▶ Work order: Your result should be the lines holding the word "hàng", copied from the entries below.

▶ Extracted page text data:
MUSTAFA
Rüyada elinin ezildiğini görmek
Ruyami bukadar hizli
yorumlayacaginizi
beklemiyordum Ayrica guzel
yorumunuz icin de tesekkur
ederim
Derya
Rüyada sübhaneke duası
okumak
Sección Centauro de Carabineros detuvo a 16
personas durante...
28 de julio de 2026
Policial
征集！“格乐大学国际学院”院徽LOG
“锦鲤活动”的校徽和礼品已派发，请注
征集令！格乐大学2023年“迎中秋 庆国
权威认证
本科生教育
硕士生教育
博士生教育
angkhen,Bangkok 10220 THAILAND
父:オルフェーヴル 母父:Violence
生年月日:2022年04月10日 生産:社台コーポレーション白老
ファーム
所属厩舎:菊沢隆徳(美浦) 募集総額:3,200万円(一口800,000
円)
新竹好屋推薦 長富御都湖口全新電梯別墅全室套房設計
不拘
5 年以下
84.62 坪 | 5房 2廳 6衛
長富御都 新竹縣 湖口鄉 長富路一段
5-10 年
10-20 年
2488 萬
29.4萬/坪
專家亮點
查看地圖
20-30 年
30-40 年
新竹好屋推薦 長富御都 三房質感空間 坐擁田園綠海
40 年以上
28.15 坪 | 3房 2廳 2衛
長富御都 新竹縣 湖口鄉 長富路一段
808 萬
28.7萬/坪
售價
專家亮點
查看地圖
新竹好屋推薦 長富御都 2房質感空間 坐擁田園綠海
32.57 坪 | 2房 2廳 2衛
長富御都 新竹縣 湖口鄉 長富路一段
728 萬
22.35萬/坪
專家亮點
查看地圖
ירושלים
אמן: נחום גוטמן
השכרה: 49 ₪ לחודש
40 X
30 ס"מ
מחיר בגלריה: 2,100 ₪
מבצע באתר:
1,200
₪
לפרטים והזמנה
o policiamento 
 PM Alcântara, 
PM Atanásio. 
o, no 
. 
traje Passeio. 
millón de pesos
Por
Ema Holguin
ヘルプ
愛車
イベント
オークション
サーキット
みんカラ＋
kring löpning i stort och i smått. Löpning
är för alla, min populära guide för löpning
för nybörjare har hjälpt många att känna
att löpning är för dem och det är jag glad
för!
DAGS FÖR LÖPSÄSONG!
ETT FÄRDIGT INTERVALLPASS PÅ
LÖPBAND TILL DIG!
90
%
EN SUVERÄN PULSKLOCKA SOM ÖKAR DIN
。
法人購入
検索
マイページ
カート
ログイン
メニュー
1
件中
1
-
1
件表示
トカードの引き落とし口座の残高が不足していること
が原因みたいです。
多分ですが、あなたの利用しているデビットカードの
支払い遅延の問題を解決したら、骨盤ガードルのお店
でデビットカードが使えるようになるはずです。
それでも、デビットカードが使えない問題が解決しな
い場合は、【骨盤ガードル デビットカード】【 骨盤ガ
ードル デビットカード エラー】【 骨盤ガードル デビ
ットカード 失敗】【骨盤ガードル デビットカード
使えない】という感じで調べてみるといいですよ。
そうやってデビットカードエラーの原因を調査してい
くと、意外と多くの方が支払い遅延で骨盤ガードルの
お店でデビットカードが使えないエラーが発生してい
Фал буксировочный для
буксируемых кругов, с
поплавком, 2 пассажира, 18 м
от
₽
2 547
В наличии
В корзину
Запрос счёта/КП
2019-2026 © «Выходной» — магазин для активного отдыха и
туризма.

---

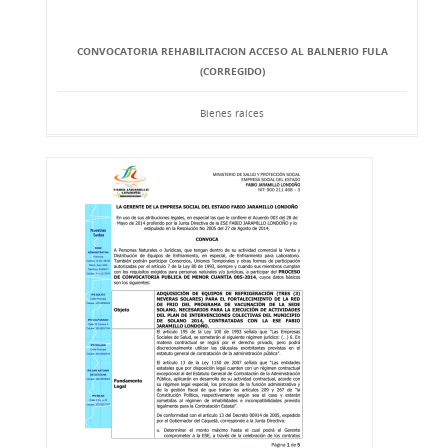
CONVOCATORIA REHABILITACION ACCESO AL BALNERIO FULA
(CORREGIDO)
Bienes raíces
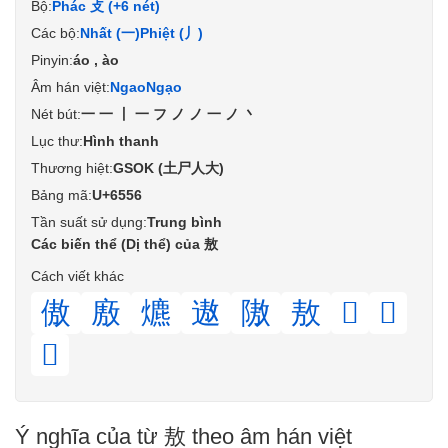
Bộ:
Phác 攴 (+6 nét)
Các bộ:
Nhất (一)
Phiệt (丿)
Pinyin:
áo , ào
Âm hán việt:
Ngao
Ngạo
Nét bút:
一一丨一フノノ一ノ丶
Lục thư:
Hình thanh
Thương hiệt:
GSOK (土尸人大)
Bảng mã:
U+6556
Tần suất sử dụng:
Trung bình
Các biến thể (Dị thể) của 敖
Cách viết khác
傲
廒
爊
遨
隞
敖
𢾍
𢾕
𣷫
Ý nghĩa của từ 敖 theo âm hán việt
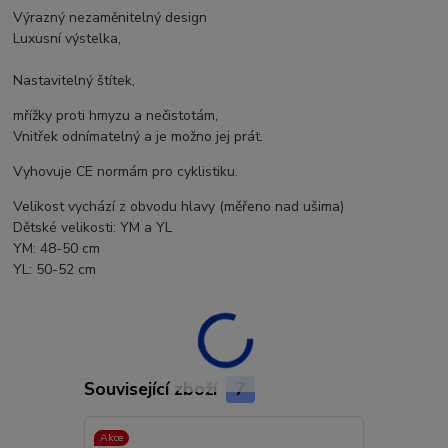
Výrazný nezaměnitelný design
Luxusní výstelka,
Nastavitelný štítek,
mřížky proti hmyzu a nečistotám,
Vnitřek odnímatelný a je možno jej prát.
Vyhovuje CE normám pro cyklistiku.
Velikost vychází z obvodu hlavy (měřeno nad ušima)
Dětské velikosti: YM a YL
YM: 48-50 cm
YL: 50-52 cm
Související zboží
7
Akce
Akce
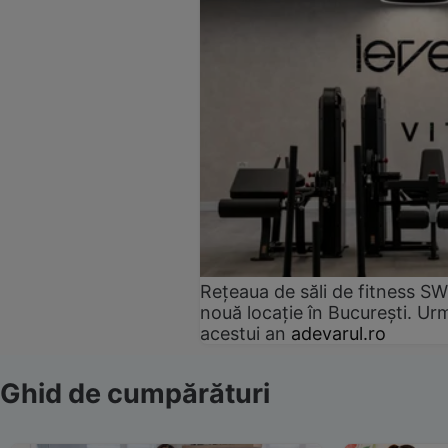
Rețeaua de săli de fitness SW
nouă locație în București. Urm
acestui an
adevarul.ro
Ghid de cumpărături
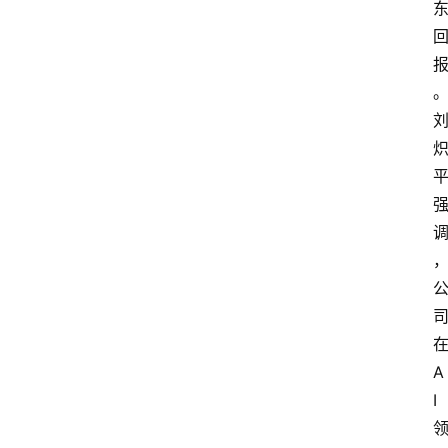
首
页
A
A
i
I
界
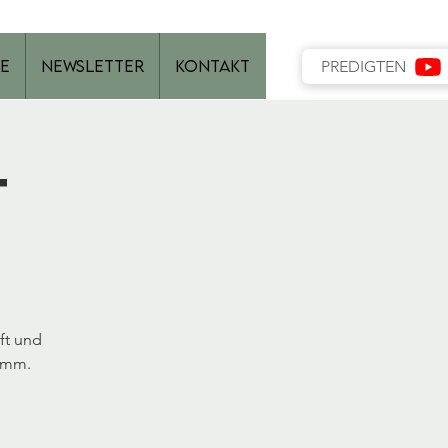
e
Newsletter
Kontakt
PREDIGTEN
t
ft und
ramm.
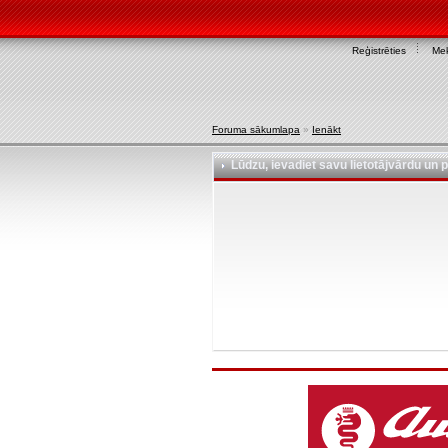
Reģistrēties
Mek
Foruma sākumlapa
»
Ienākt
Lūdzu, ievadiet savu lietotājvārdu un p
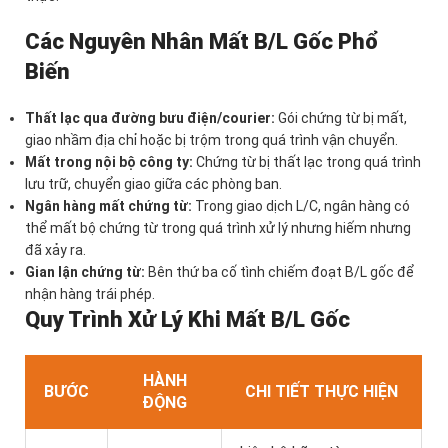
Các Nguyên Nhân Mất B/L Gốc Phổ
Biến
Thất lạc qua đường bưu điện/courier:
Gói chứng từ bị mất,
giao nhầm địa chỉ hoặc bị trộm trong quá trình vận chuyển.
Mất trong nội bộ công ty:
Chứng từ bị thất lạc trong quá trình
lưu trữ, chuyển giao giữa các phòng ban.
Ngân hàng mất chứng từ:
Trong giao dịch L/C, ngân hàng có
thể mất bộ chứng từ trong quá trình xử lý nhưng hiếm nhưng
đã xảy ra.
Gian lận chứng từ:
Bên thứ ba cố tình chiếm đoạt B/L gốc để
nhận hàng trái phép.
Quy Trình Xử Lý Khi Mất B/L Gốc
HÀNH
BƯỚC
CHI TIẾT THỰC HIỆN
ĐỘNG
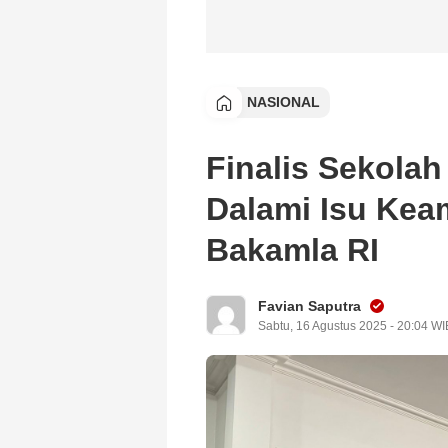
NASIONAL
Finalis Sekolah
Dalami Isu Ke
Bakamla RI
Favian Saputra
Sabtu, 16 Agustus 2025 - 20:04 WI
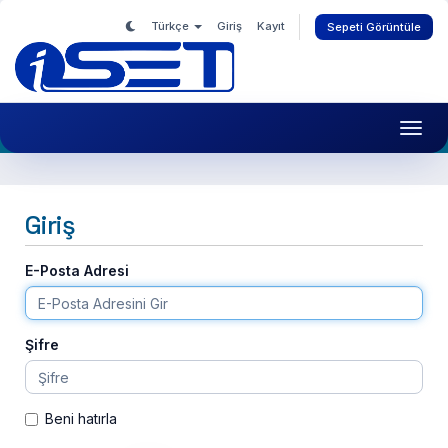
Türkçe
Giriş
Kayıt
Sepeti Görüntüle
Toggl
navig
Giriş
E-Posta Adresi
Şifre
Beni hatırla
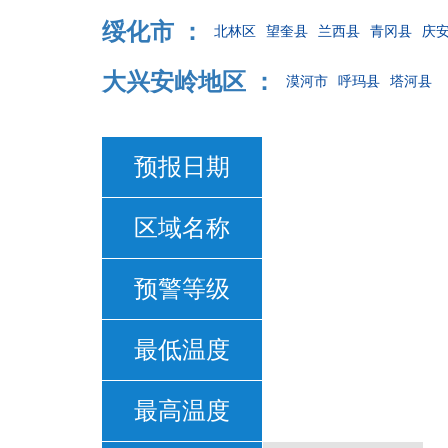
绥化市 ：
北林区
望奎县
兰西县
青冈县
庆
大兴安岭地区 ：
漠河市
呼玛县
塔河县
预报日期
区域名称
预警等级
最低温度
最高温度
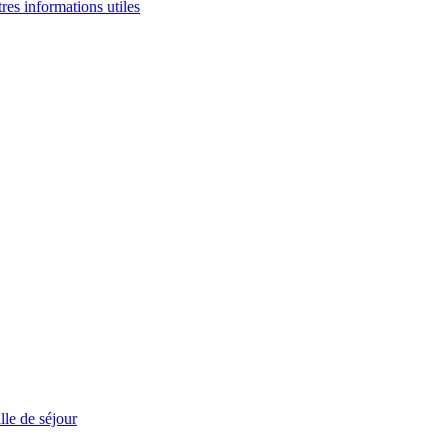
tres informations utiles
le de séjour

▶ Completed exercise:
Ngân hàng mất chứng từ:
Trong giao dịch L/C, ngân hàng có
nhận hàng trái phép.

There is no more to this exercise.